ARTICLE ABSTRACT
The majority of patients with metastatic prostate cancer who receive androgen-deprivation therapy and androgen receptor (AR) signaling inhibitors (ARSI) progress. Activation of the glucocorticoid receptor (GR) is associated with ARSI resistance. This single-arm phase I trial assessed safety and pharmacokinetic (PK) feasibility of a combined AR antagonist (enzalutamide) and selective GR modulator (relacorilant) in patients with metastatic castration-resistant prostate cancer (mCRPC).
This was a phase I trial (NCT03674814) of relacorilant and enzalutamide in patients with refractory mCRPC enrolled using a 6+3 design. The enzalutamide dose was kept constant at 120 mg/d with escalating doses of relacorilant based on safety and PK measures in cohorts of ≥6 patients. The primary objective was safety and establishment of pharmacologically active doses. Secondary objectives were related to antitumor activity.

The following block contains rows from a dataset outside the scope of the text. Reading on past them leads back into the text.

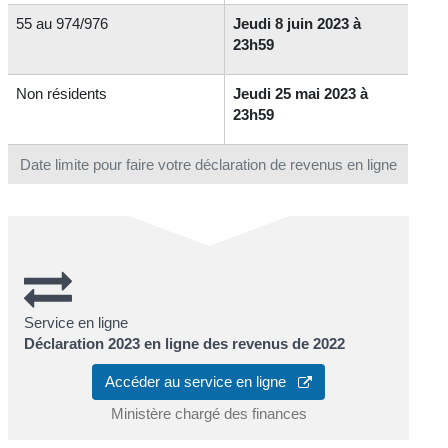
55 au 974/976
Jeudi 8 juin 2023 à
23h59
Non résidents
Jeudi 25 mai 2023 à
23h59
Date limite pour faire votre déclaration de revenus en ligne
Service en ligne
Déclaration 2023 en ligne des revenus de 2022
Accéder au service en ligne
Ministère chargé des finances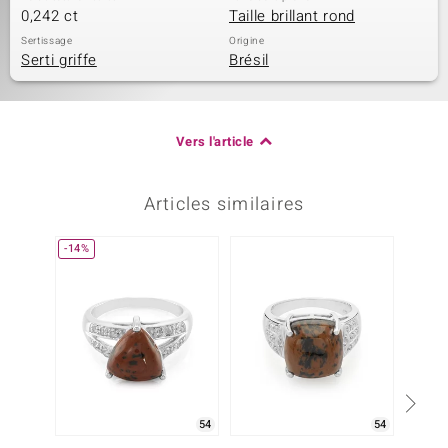
0,242 ct
Taille brillant rond
Sertissage
Origine
Serti griffe
Brésil
Vers l'article
Articles similaires
-14%
-29%
54
54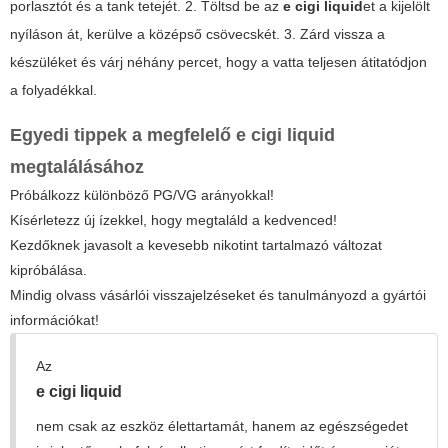
porlasztót és a tank tetejét. 2. Töltsd be az
e cigi liquid
et a kijelölt
nyíláson át, kerülve a középső csövecskét. 3. Zárd vissza a
készüléket és várj néhány percet, hogy a vatta teljesen átitatódjon
a folyadékkal.
Egyedi tippek a megfelelő e cigi liquid
megtalálásához
Próbálkozz különböző PG/VG arányokkal!
Kísérletezz új ízekkel, hogy megtaláld a kedvenced!
Kezdőknek javasolt a kevesebb nikotint tartalmazó változat
kipróbálása.
Mindig olvass vásárlói visszajelzéseket és tanulmányozd a gyártói
információkat!
Az
e cigi liquid
nem csak az eszköz élettartamát, hanem az egészségedet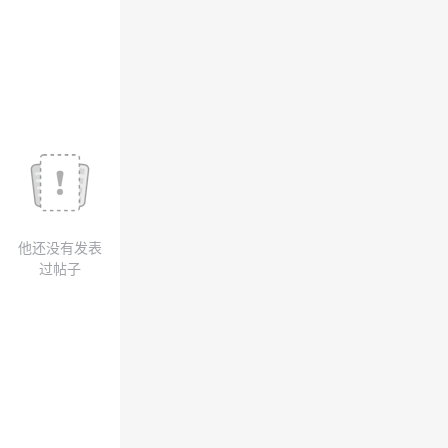
我
注
的
开
的
Programs
发
支
者
持
学
我
堂
他还没有发表
的
我
我
过帖子
技
的
的
我
术
云
课
的
我
支
声
程
认
的
我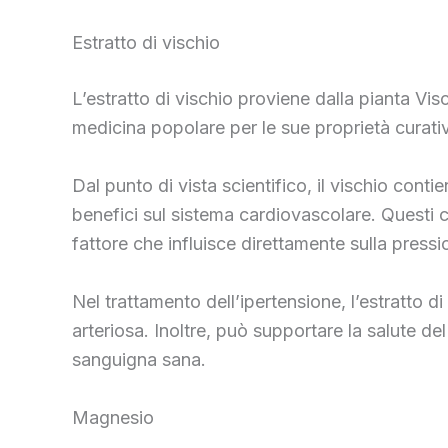
Estratto di vischio
L’estratto di vischio proviene dalla pianta Vis
medicina popolare per le sue proprietà curative,
Dal punto di vista scientifico, il vischio conti
benefici sul sistema cardiovascolare. Questi co
fattore che influisce direttamente sulla press
Nel trattamento dell’ipertensione, l’estratto di 
arteriosa. Inoltre, può supportare la salute d
sanguigna sana.
Magnesio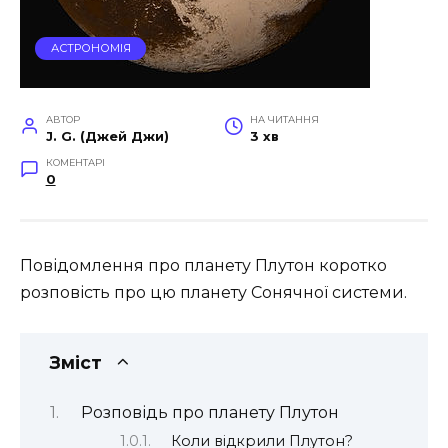
АСТРОНОМІЯ
АВТОР
НА ЧИТАННЯ
J. G. (Джей Джи)
3 хв
КОМЕНТАРІ
0
Повідомлення про планету Плутон коротко
розповість про цю планету Сонячної системи.
Зміст
Розповідь про планету Плутон
Коли відкрили Плутон?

Thirty-five patients with mCRPC were enrolled. Twenty-three were accrued across three dose cohorts in the dose-escalation phase, and 12 enrolled at the recommended phase II dose. The combination was generally well tolerated, safe, and achieved desirable enzalutamide PK. RP2D of 120 + 150 mg/d, respectively, was established. Median time on study was 2.2 months with four patients remaining on study for longer than 11 months. Four of 12 evaluable patients had a prostate-specific antigen (PSA) partial response.
This is the first prospective trial combining an AR antagonist and a nonsteroidal selective GR modulator. The combination was safe and well tolerated with PSA response and prolonged disease control observed in a limited subset of patients. Further prospective trials are justified to evaluate efficacy and identify predictive biomarkers of response.